We are reviewing our internal processes for how to better identify errors of this nature. One lesson is that smaller errors are sometimes harder to detect than larger ones. If our forecast in a high-profile race such as Pennsylvania’s U.S. Senate election had differed dramatically from the consensus, we would quickly have investigated it. Small anomalies in a series of mostly low-profile House races are harder to detect with the “eye test,” however. We also strongly appreciate reader feedback, including alerting us to potentially anomalous forecasts. While our models are fairly complex, the forecasts should still follow logically from the inputs. If a given forecast is hard to explain, it may reflect a problem with the underlying data or with the way that we’re processing it.
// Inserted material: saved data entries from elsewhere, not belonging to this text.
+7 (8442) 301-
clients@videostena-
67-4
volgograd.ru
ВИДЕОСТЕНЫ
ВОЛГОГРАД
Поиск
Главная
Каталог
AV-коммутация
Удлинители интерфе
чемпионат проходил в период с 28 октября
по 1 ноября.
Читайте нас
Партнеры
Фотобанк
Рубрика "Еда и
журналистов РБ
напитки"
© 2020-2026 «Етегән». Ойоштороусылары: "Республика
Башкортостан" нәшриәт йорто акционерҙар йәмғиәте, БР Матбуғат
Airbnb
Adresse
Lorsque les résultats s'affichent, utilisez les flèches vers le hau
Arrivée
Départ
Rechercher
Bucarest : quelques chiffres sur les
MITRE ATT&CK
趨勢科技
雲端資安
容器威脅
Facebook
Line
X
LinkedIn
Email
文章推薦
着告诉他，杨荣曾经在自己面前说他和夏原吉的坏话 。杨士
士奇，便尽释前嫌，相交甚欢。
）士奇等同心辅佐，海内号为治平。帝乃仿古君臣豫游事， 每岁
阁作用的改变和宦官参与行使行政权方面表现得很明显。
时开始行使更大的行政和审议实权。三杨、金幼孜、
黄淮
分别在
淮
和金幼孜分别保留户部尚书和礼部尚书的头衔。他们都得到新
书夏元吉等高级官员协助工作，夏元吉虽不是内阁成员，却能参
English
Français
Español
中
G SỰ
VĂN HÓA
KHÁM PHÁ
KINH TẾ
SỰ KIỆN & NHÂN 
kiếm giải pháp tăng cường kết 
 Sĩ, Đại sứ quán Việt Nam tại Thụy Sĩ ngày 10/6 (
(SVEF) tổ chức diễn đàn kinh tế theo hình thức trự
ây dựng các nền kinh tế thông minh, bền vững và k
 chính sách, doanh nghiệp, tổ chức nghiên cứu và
In evaluating how FiveThirtyEight’s forecasts did — for example, comparing our performance against other forecasts — we would recommend that you use the original, as-published forecasts, even though they were using outdated Inside Elections ratings. We of course would have preferred to use the updated ratings, but we don’t think we should get credit for a mistake that we only identified after the fact. In conducting our own assessment of our forecast once all race calls are finalized, we will show you four versions instead of our usual three: Lite, Classic, Deluxe (as published) and Deluxe (corrected).
A complete set of files showing what our final Deluxe forecast would have shown given updated Inside Elections ratings can be found here.
FiveThirtyEight regrets the error. We appreciate the time you spend on the site, and we hope that you found our midterm elections coverage valuable despite it.